Le Pen, de 57 anos, foi considerada culpada no ano passado de desviar fundos da UE. Antes de sua chegada ao tribunal, Le Pen afirmou estar "esperançosa" sobre o resultado do recurso. O presidente de seu partido Reagrupamento Nacional, Jordan Bardella, disse na segunda-feira que impedi-la de participar da eleição seria "profundamente preocupante para a democracia". Bardella esclareceu que não buscaria a presidência ele próprio, mas sim almejaria o cargo de primeiro-ministro.
O caso original centrou-se em acusações de que Le Pen, juntamente com mais de 20 outras figuras importantes do partido, fez uso indevido de fundos do Parlamento Europeu. Especificamente, eles foram acusados de contratar assistentes que trabalhavam em assuntos do partido Reagrupamento Nacional enquanto eram pagos pelo Parlamento Europeu.
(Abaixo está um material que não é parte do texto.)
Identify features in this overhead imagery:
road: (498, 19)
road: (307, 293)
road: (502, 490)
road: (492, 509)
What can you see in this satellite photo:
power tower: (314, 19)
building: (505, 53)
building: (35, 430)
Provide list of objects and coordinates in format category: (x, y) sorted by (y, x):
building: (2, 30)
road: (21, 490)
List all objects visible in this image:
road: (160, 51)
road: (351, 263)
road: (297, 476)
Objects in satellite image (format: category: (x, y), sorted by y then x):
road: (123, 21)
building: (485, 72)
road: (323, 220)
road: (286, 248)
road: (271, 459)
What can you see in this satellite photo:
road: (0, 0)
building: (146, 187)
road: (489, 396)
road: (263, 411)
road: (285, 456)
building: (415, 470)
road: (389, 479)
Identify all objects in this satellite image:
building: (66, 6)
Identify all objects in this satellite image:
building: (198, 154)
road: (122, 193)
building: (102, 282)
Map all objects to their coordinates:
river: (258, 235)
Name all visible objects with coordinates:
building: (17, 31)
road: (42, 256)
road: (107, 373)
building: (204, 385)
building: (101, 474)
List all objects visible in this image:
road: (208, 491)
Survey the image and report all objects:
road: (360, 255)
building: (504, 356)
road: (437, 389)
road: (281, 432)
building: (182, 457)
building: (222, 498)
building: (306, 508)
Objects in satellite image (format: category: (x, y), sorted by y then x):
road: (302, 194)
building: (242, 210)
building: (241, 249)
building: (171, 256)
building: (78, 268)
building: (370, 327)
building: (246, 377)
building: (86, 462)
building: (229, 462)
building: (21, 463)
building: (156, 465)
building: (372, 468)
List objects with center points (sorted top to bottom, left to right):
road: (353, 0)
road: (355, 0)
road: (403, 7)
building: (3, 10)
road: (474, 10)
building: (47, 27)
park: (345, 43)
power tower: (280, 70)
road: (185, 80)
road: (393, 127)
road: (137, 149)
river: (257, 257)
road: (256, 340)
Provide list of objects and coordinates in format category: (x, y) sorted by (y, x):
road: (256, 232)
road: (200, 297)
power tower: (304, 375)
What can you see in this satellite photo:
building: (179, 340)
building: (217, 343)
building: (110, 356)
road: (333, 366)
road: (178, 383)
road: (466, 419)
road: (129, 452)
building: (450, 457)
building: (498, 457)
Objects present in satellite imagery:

A juíza Bénédicte de Perthuis presidiu o julgamento inicial.
Os procedimentos de recurso no Tribunal de Apelação de Paris estão programados para durar até 12 de fevereiro. No entanto, uma decisão não é esperada antes do verão, bem antes da votação presidencial do próximo ano. O resultado do recurso determinará se Le Pen pode participar da próxima eleição.